How very odd, I thought again.

That’s when recent memories of that same machine-like sound, the one that had drawn me, here, to this odd structure flooded into my present awareness. I was scared. What happened to me? I turned from the hole and quickly looked around, expecting danger. Seeing none, I began surveying my surroundings more methodically. That’s when I noticed them, lines of  three-toed, cloven-hoofed tracks, leading across the soft, sandy soil of the clearing to the locked gate in the cage. My panic swelled. Wide-eyed, I pivoted jerkily, trying to see everywhere around me at once. Then I fled. I won’t say mindlessly. But I will admit, that with more forethought, I could have run around some of the poison oak patches I bulldozed through.

A few minutes of intense heart-pounding retreat, with seat-of-the-pants route-choosing, complicated by continual over-the-shoulder gazing as I plowed my way through the thicket and I reached the road, where, at one point I could finally see my car. I soon got my cold one, but the strain of my escape left my hand shaking so hard that I caused it to foam over the top vigorously,  before I  downed it in a few short, nerve-settling glugs.
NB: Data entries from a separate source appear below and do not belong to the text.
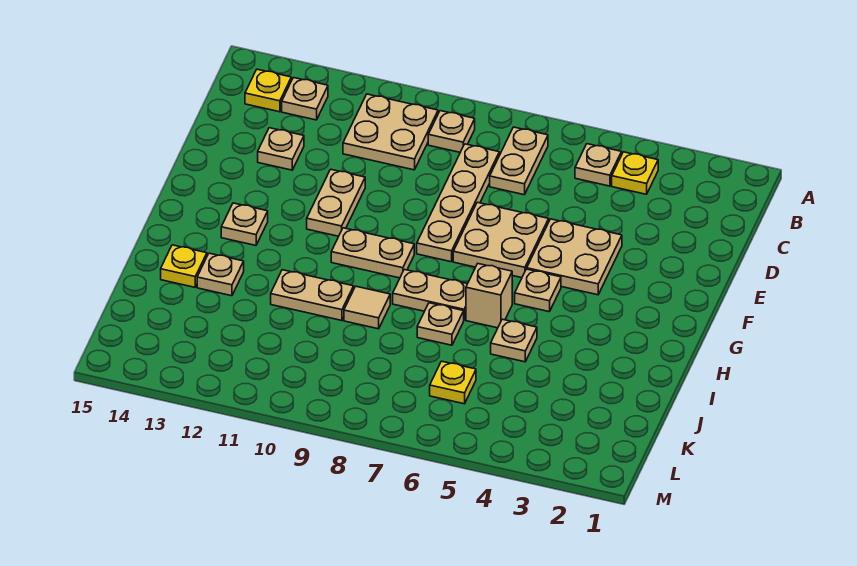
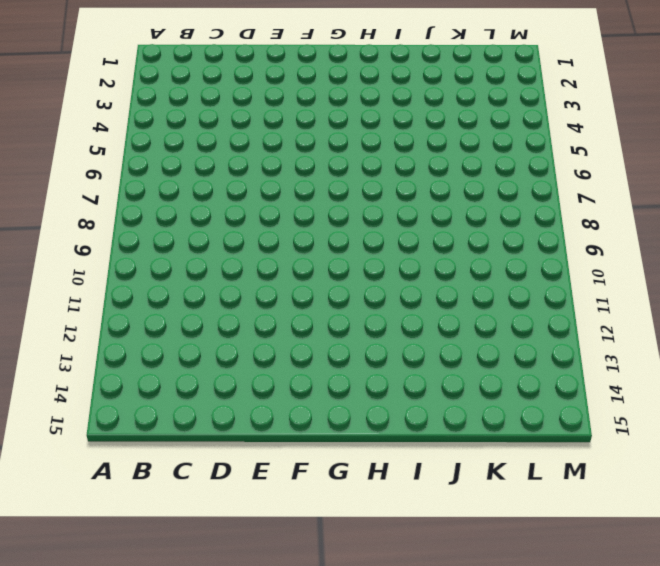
none -> yellow plate B4 level 1
none -> tan plate B5 level 1
none -> tan plate B7:C7 level 1

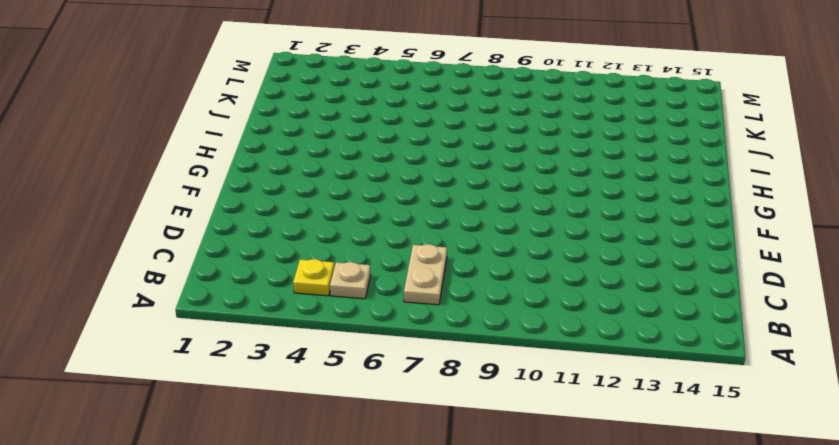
none -> tan plate B9 level 1
none -> tan plate B10:C11 level 1
none -> tan plate B13 level 1

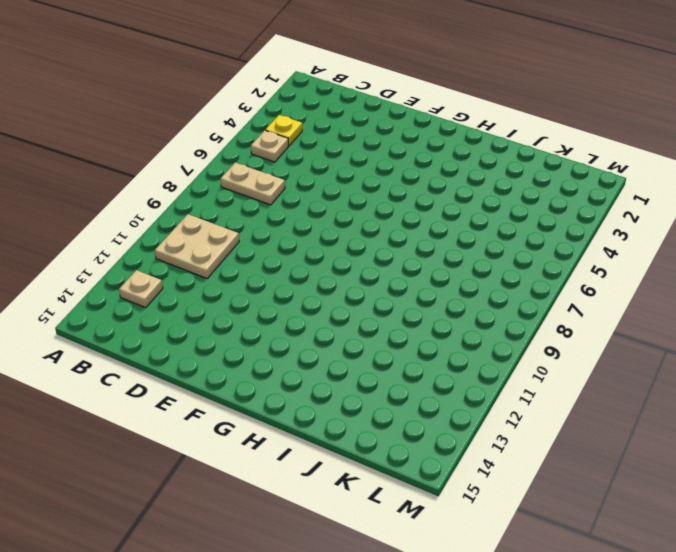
none -> tan plate B9 level 1
none -> yellow plate B14 level 1
none -> tan plate C8:F8 level 1

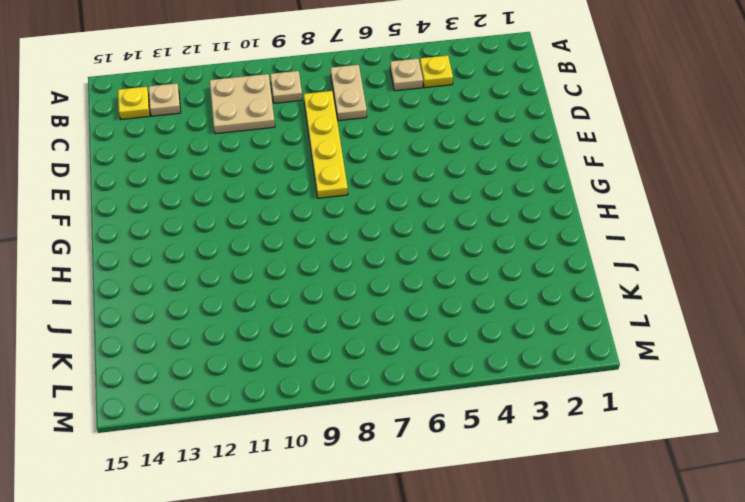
yellow plate C8:F8 level 1 -> tan plate C8:F8 level 1
none -> tan plate D13 level 1
none -> tan plate E4:F5 level 1
none -> tan plate E6:F7 level 1

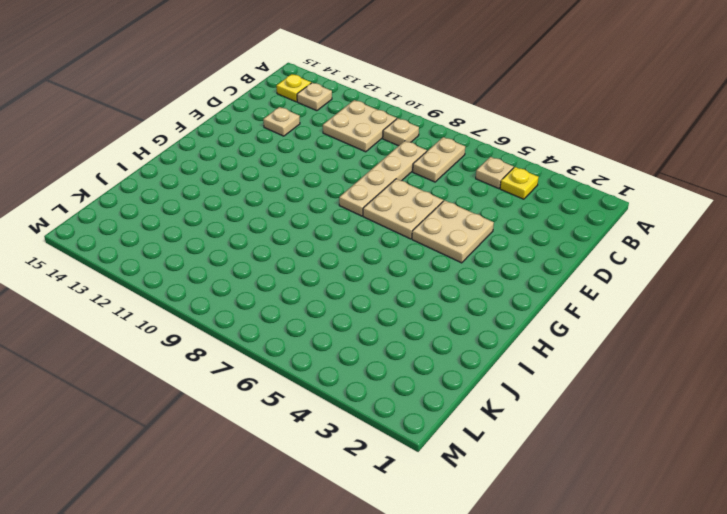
none -> tan plate E11:F11 level 1
none -> tan plate G5 level 1
none -> tan plate G9:G10 level 1

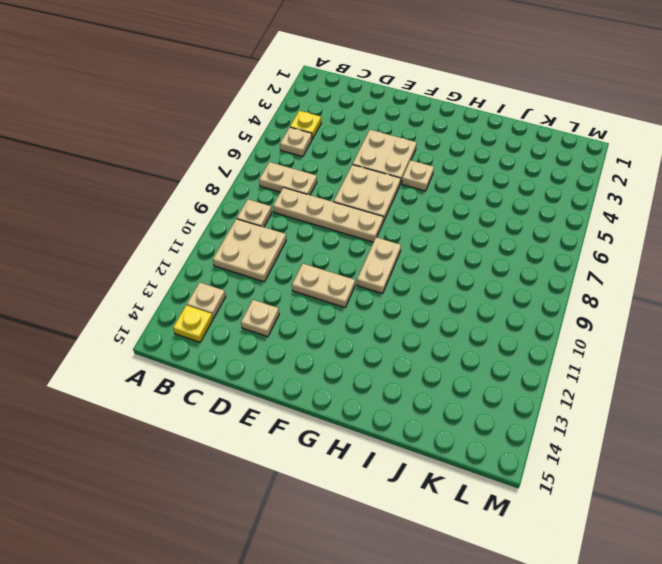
none -> tan plate G13 level 1
none -> tan brick H6 level 1
none -> tan plate H7:H8 level 1

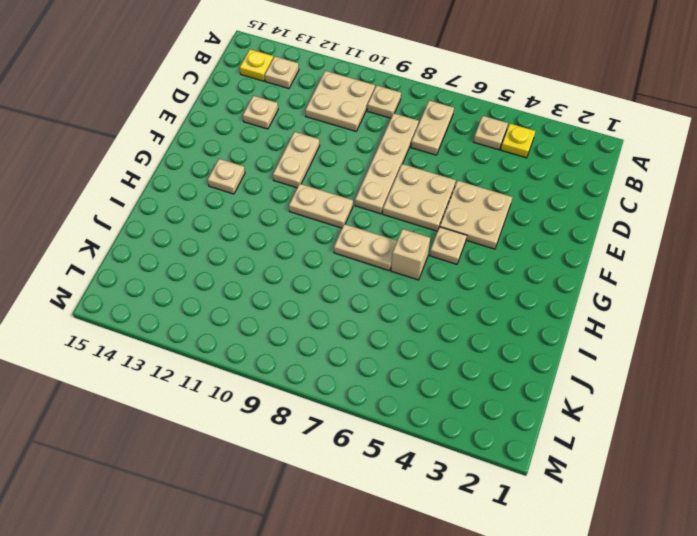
none -> tan plate I5 level 1
none -> tan plate I7 level 1
none -> tan tile I9 level 1

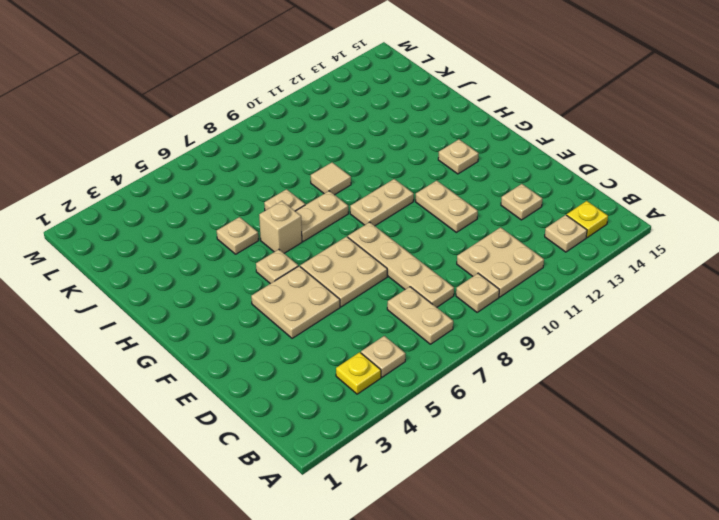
none -> tan plate I10:I11 level 1
none -> tan plate I13 level 1
none -> yellow plate I14 level 1

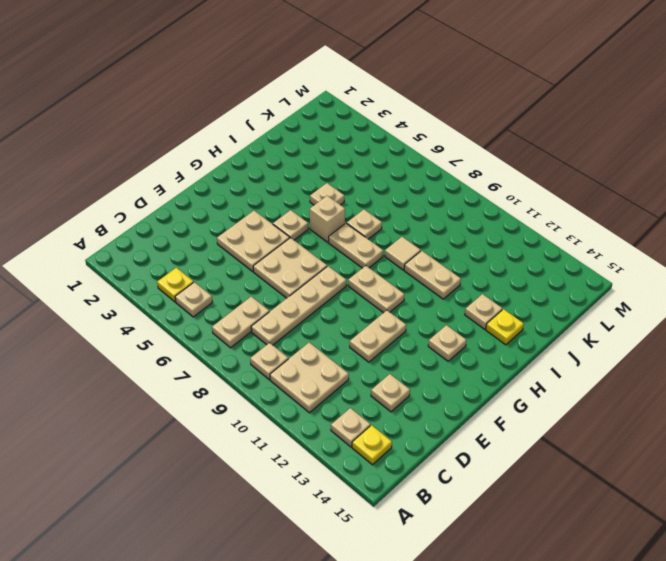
none -> yellow plate K6 level 1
Since then I’d thought a lot about what happened to me that day without coming to a rational explanation. I tried to explain them away as a synergism amongst the fatigue, dehydration, and highly unusual headache I suffered that day. But that explanation left me unsettled.

Some weeks later I tried to find the structure again. Perhaps, my confusion during the event (as I now call it) hindered my search efforts or possibly the fact I had just recovered from the worst case of dermatitis I’d ever had in my life, and wasn’t that eager to try to top it, was an obstacle, but for whatever reason, I was unsuccessful.

It remained a troublesome mystery and visited my thoughts irritatingly often, until one night while channel-surfing, the answer slapped me in the face. I was watching a chunk of the original movie based on H.G. Wells book, “The Time Machine,” and I heard the exact same noise that had summoned me to the structure. It was the Morlocks’ siren, used to summon the Eloi to willingly, or at least passively, enter the “wells” into their underground world for slaughter, whenever their larders were depleted. The realization punched me in the stomach, as it shriveled my untested fortitude. Only the luck of entanglement in barb wire had kept me from being Bar-BQ.

I can imagine the groans coming from those of you who have kept an open mind thus far as they slowly formed their opinion about my veracity in relating my tale of this bizarre episode. I understand, being a lifelong skeptic. In fact, I’d join you in your sad surmisal, despite its reflection on my character, perhaps even my sanity, if it wasn’t for the fact, that I, in the best tradition of war correspondents taking fire, somehow in my dazed, then frightened state, had kept on clicking away with my camera. Here are just a few photos of this experience I’d like to share. I’d share the rest, but I’m thinking “The BigFoot Museum” might want to open a “Morlock” wing and I’m hoping to sign an exclusive agreement. I just hope Morlocks don’t have Internet and read this, because I’d have to change my name to  Entree. Enjoy. John

Wikipedia Morlocks entry:
Morlocks are a fictional species created by H. G. Wells for his 1895 novel, The Time Machine. They dwell underground in the English countryside of A.D. 802,701 in a troglodyte civilization, maintaining ancient machines that they may or may not remember how to build. Their only access to the surface world is through a series of well structures that dot the countryside of future England.

Morlocks are humanoid creatures, said to have descended from humans, but by the 8,028th century have evolved into a completely different species, said to be better suited to their subterranean habitat. They are described as “almost antlike“, because they slink about silently during the night to catch their prey.
Morlocks wear no clothing but are covered with fur. As a result of living underground, they have little or no melanin to protect their skin, and so have become extremely sensitive to light.
The Morlocks’ main source of food is the Eloi, another race descended from humans that lives above ground. The Morlocks treat the Eloi as cattle, and the Eloi do not resist being captured.